The new Larivot Bridge project aims to ease traffic on the existing bridge it is being constructed alongside.
The new bridge will carry traffic from Cayenne to Kourou, with a two-way greenway for pedestrians and bicycles.
In a long-running HS2 compulsory purchase dispute the Supreme Court has backed the government's appeal that challenges how landowners are currently compensated when their sites are bought by the state or local authorities. In the Secretary of State for Transport (the appellant) v Curzon Park test-case, the court decided against considering the four separate land areas owned by different landowners individually but rather as a collective. It means compulsory purchases for major infrastructure projects, such as HS2, could cost less in the future, impacting future infrastructure schemes and leading to legislative changes.
Ordnance Survey (OS) has launched new data, including enhancements, in the OS national geographic database. These cover transport – the railway network, path network and the presence of pavements information. It also covers buildings, including a new footprint geometry, with additional information on how buildings are used and its connection to other buildings. Any element of the data is accessible through OS Select+Build and the new OS NGD APIs on the OS Data Hub.

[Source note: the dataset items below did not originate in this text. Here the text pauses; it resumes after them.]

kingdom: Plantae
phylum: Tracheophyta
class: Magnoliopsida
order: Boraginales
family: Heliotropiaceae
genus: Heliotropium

A powerful earthquake has devasted communities in western Morocco.
The 6.8 magnitude quake struck last month approximately 70km southwest of Marrakesh, at a depth of 26km, shaking homes and causing thousands of deaths and widespread damage.
The damage proxy map shown is a NASA Earth Observatory version of a map created by the Earth Observatory of Singapore – Remote Sensing Lab (EOS-RS ) which uses modified Copernicus Sentinel-1 satellite data processed by the European Space Agency.
Construction on Long Thanh International – Vietnam’s largest airport – is set to begin after VIETUR Consortium, led by Turkey’s IC içtas Construction won the contract for the terminal building following a longer-than-expected search. Due to the cost of $16bn, Long Thanh will initially have the capacity for 25 million passengers a year, rising to more than 100 million following its third phase. A target of 39 months has been given to VIETUR to finish the main terminal.